I do not propose all deviations from precedence should operate prospectively, but only when retroactive application results in undue hardship upon a party that has justifiably relied on the old rule. The concern should be to not penalize a party for relying on a rule whose liquidation he could not reasonably foresee.'
The application of the foregoing is not without support. In Gt. Northern Ry. v. Sunburst Co., 287 U. S. 358 (1932), 77 L. Ed. 360, 53 S. Ct. 145, the Supreme Court of the United States speaking through Justice Cardozo affirmed a ruling of the Supreme Court of Montana that an old precedent should apply to the considered case, but the old precedent would be supplanted henceforth. The court said beginning at page 364:
“... A state in defining the limits of adherence to precedent may make a choice for itself between the principle of forward operation and that of relation backward. It may say that decisions of its highest court, though later overruled, are law none the less for intermediate transactions. Indeed there are cases intimating, too broadly (cf. Tidal Oil Co. v. Flanagan, supra), that it must give them that effect; but never has doubt been expressed that it may so treat them if it pleases, whenever injustice or hardship will thereby be averted. (Citing cases.) On the other hand, it may hold to the ancient dogma that the law declared by its courts had a Platonic or ideal existence before the act of declaration, in which event the discredited declaration will be viewed as if it had never been, and the reconsidered declaration as law from the beginning. (Citing Cases.) The alternative is the same whether the subject of the new decision is common law (Tidal Oil Co. v. Flanagan, supra) or statute. (Citing cases.) The choice for any state may be determined by the juristic philosophy of the judges of her courts, their conceptions of law, its origin and nature. We review not the wisdom of their philosophies, but the legality of their acts. The State of Montana has told us by the voice of her highest court that with these alternative methods open to her, her preference is for the first. In making this choice, she is declaring common law for those within her borders. The common law as administered by her judges ascribes to the decisions of her highest court a power to bind and loose that is unextinguished, for intermediate transactions, by a decision overruling them. As applied to such transactions we may say of the earlier decision that it has not been overruled at all. It has been translated into a judgment of affirmance and recognized as law anew. Accompanying the recognition is a prophecy, which may or may not be realized in conduct, that transactions arising in the future will be governed by a different rule. If this is the common law doctrine of adherence to precedent as understood and enforced by the courts of Montana, we are not at liberty, *669for anything contained in the constitution of the United States, to thrust upon those courts a different conception either of the binding force of precedent or of the meaning of the judicial process.”

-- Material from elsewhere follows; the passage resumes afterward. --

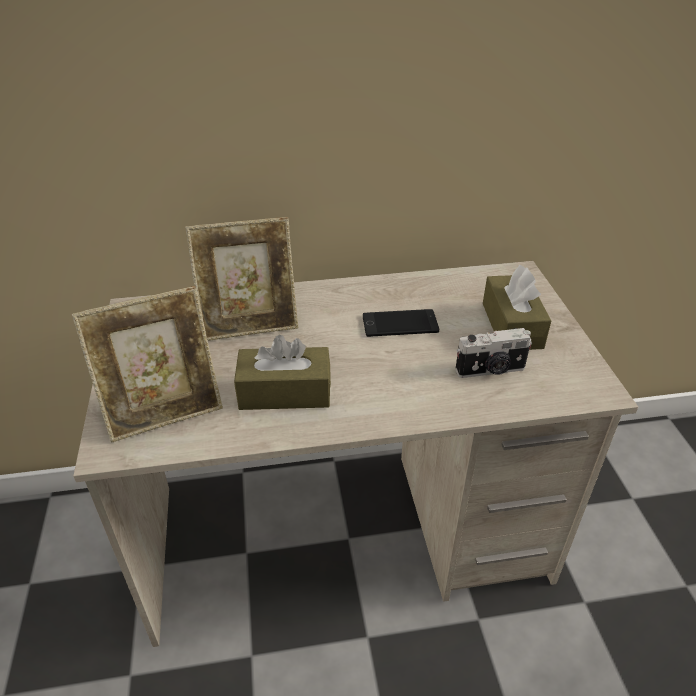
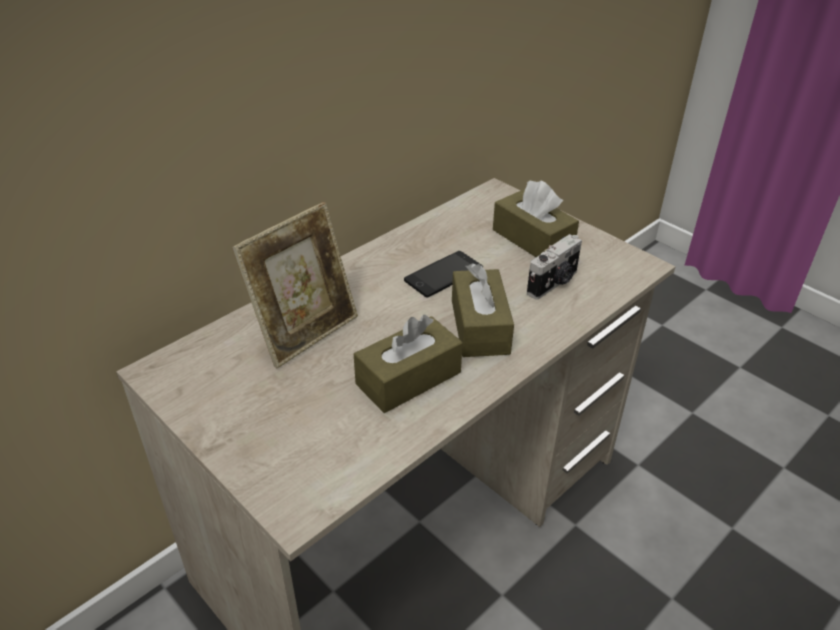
camera: 35 degrees left, 0 degrees up
picture frame [72,286,223,443] -> none
none -> brown tissue box [452,263,514,357]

We have also determined in this state that departure from precedent may be retroactive or prospective. In Carroll v. Kittle, 203 Kan. 841, 457 P. 2d 21, we said:
“. . . We find ample authority for the proposition that in departing from the rule of stare decisis, the court may restrict application of a newly established rule to the instant case, and cases arising in the future, where it is clear that the retrospective application of the new rule will result in a hardship to those who have relied upon prior decisions of the court.”
The majority opinion cannot be justified on the grounds that there is no means to avoid the “shabby” treatment given the plaintiff by the defendant in view of what has been said herein.